- Document excerpt
-- START --
A year after the Arab Spring found its echo in the Puerta del Sol in Madrid, where a massive people’s assembly took control of the famous square, a new “Global May” is scheduled for an international launch tomorrow.

In Madrid, Barcelona and other cities in Spain, the demand for “real democracy now” found a response from hundreds of thousands of people angry with a political system that identified with financial and corporate interests.

The slogan “don’t vote for them”, directed against the major political parties, expressed a contempt for a sham democracy that had degenerated in its brief, 35-year existence since the end of fascism.

Simultaneous new occupations and assemblies are planned tomorrow in dozens of countries in a bid to stimulate the movement that took off last autumn, which saw camps created on Wall Street, outside St Paul’s cathedral and in hundreds of cities worldwide.

An attempt to give the May 12 movement some direction has resulted in an extensive  
statement drawn up collaboratively by people’s assemblies and other networks over some months.

Acknowledged as a “hard and long process, full of compromises”, the statement, to its merit, is offered to “people’s assemblies around the world for discussions, revisions and endorsements”.
-- END --
(Dataset records)
-- START --
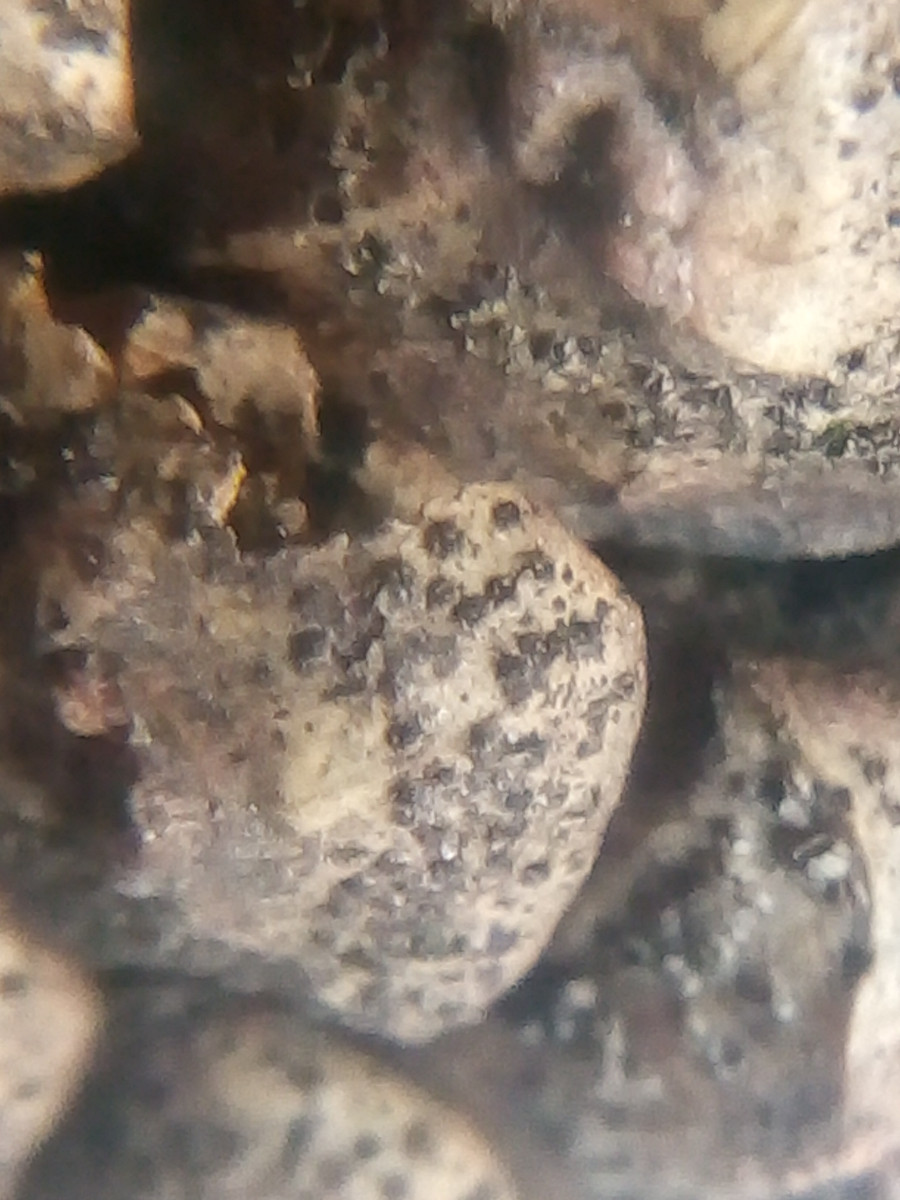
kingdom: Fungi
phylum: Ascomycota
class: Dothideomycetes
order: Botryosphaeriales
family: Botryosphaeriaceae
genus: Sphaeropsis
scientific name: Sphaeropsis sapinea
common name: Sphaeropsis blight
-- END --
- Exercise requirements
a – In the article on the Global May protests, how many years had Spain's democracy existed since the end of fascism?
b – Retype the lines of the records, starting at the line that contains "phylum: Ascomycota" and ending at the last line of the records, including both.

- Results of the tasks
a – 35 years.

b –
phylum: Ascomycota
class: Dothideomycetes
order: Botryosphaeriales
family: Botryosphaeriaceae
genus: Sphaeropsis
scientific name: Sphaeropsis sapinea
common name: Sphaeropsis blight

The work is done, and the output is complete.